▶ Extracted entries:
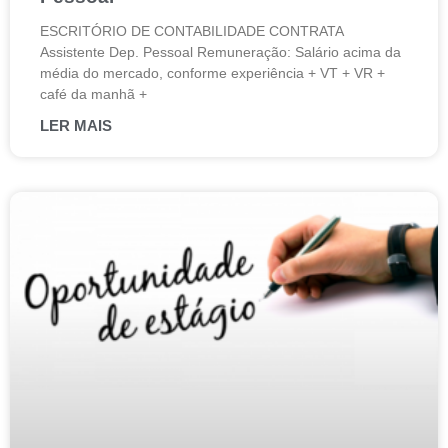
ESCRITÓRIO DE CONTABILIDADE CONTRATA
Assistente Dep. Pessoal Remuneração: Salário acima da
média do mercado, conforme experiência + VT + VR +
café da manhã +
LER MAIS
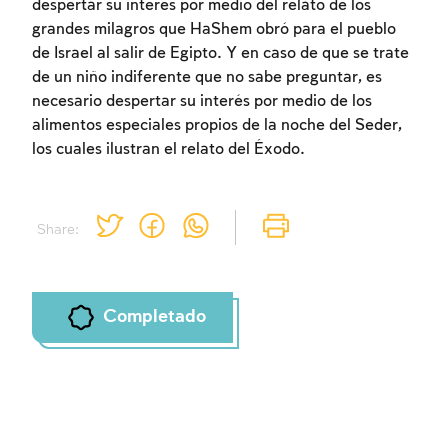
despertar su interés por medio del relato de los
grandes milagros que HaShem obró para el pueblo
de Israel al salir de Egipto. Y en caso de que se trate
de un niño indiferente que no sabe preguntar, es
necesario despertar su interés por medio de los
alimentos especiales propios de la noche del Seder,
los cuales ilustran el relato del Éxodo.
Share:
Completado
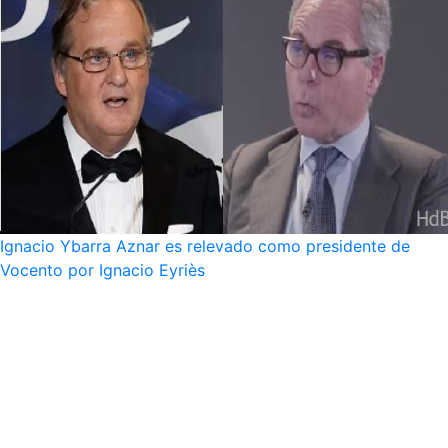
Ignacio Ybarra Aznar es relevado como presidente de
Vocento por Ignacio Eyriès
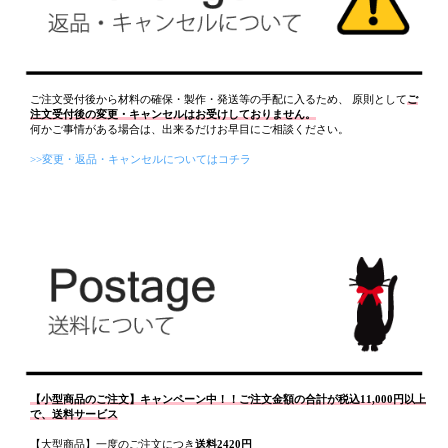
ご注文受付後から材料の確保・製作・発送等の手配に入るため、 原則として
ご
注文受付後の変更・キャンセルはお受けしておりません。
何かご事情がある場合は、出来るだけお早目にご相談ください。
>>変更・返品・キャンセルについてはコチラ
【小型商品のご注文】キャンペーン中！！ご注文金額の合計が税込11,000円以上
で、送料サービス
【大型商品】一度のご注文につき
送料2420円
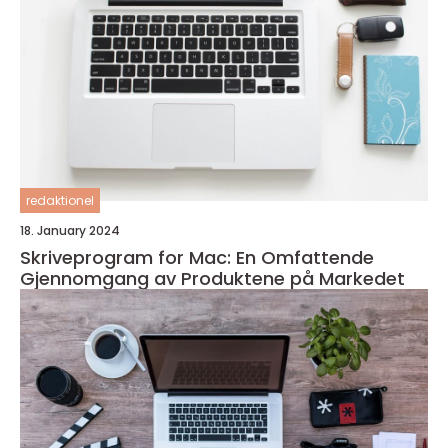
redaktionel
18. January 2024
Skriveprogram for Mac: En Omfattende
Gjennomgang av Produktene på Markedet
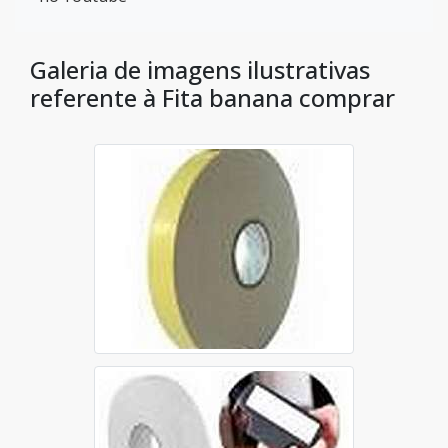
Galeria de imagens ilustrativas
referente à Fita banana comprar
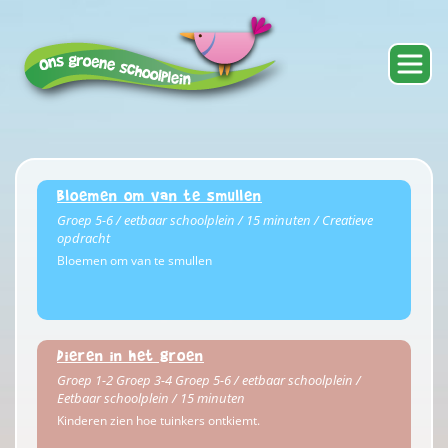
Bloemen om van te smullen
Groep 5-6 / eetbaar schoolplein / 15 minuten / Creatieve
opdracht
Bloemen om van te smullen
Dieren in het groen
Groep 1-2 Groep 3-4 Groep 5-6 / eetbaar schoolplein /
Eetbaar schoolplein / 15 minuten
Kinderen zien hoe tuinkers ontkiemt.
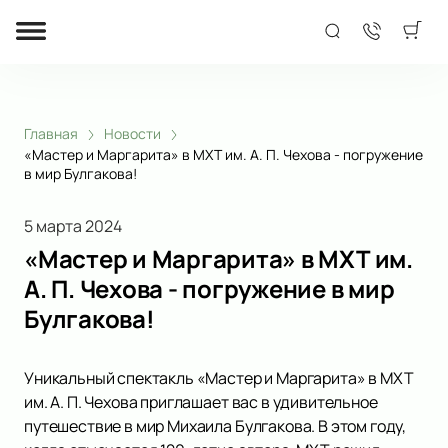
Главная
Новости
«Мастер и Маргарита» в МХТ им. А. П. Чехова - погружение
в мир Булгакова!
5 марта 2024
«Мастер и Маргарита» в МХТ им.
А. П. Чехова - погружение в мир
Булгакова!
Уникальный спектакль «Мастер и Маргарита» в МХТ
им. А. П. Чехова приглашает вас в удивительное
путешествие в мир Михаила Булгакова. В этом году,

▶ Activity:
Give only the number of lines in the records that include the word "Мастер".

▶ Written solution:
3